Work instruction — Set down the data below once more, precisely as it reads.

Material to process —

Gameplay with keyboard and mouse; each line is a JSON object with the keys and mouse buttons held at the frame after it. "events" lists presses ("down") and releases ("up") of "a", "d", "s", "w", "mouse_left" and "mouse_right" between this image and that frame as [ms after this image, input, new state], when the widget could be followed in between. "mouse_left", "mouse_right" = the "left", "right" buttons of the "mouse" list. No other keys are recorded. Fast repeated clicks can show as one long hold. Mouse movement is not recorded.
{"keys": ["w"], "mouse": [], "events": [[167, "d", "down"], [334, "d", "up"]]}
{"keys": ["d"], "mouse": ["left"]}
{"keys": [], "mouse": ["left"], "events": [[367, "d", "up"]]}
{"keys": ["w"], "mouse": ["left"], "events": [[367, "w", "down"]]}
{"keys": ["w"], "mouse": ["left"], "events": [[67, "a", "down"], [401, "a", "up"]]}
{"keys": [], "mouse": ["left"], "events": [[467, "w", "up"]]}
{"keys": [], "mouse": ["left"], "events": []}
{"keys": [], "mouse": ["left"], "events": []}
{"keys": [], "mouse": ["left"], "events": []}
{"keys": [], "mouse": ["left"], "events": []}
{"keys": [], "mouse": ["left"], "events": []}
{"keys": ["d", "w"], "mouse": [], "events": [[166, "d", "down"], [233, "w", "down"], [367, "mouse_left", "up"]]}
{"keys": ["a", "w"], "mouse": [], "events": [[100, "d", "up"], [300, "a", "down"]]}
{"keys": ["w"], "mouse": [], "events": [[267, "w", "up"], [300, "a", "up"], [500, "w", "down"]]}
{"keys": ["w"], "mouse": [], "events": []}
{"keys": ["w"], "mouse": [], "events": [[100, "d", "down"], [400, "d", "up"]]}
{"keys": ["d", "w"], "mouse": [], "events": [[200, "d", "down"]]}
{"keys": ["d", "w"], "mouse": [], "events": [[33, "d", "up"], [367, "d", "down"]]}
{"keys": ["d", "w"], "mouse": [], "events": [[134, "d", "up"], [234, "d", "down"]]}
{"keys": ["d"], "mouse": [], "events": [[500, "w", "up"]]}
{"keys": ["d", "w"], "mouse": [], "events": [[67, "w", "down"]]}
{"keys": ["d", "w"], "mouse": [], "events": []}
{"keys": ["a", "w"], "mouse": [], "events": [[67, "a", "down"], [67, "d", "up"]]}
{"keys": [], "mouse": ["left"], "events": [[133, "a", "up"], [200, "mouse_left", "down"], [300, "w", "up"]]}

Solution to this problem —
Gameplay with keyboard and mouse; each line is a JSON object with the keys and mouse buttons held at the frame after it. "events" lists presses ("down") and releases ("up") of "a", "d", "s", "w", "mouse_left" and "mouse_right" between this image and that frame as [ms after this image, input, new state], when the widget could be followed in between. "mouse_left", "mouse_right" = the "left", "right" buttons of the "mouse" list. No other keys are recorded. Fast repeated clicks can show as one long hold. Mouse movement is not recorded.
{"keys": ["w"], "mouse": [], "events": [[167, "d", "down"], [334, "d", "up"]]}
{"keys": ["d"], "mouse": ["left"]}
{"keys": [], "mouse": ["left"], "events": [[367, "d", "up"]]}
{"keys": ["w"], "mouse": ["left"], "events": [[367, "w", "down"]]}
{"keys": ["w"], "mouse": ["left"], "events": [[67, "a", "down"], [401, "a", "up"]]}
{"keys": [], "mouse": ["left"], "events": [[467, "w", "up"]]}
{"keys": [], "mouse": ["left"], "events": []}
{"keys": [], "mouse": ["left"], "events": []}
{"keys": [], "mouse": ["left"], "events": []}
{"keys": [], "mouse": ["left"], "events": []}
{"keys": [], "mouse": ["left"], "events": []}
{"keys": ["d", "w"], "mouse": [], "events": [[166, "d", "down"], [233, "w", "down"], [367, "mouse_left", "up"]]}
{"keys": ["a", "w"], "mouse": [], "events": [[100, "d", "up"], [300, "a", "down"]]}
{"keys": ["w"], "mouse": [], "events": [[267, "w", "up"], [300, "a", "up"], [500, "w", "down"]]}
{"keys": ["w"], "mouse": [], "events": []}
{"keys": ["w"], "mouse": [], "events": [[100, "d", "down"], [400, "d", "up"]]}
{"keys": ["d", "w"], "mouse": [], "events": [[200, "d", "down"]]}
{"keys": ["d", "w"], "mouse": [], "events": [[33, "d", "up"], [367, "d", "down"]]}
{"keys": ["d", "w"], "mouse": [], "events": [[134, "d", "up"], [234, "d", "down"]]}
{"keys": ["d"], "mouse": [], "events": [[500, "w", "up"]]}
{"keys": ["d", "w"], "mouse": [], "events": [[67, "w", "down"]]}
{"keys": ["d", "w"], "mouse": [], "events": []}
{"keys": ["a", "w"], "mouse": [], "events": [[67, "a", "down"], [67, "d", "up"]]}
{"keys": [], "mouse": ["left"], "events": [[133, "a", "up"], [200, "mouse_left", "down"], [300, "w", "up"]]}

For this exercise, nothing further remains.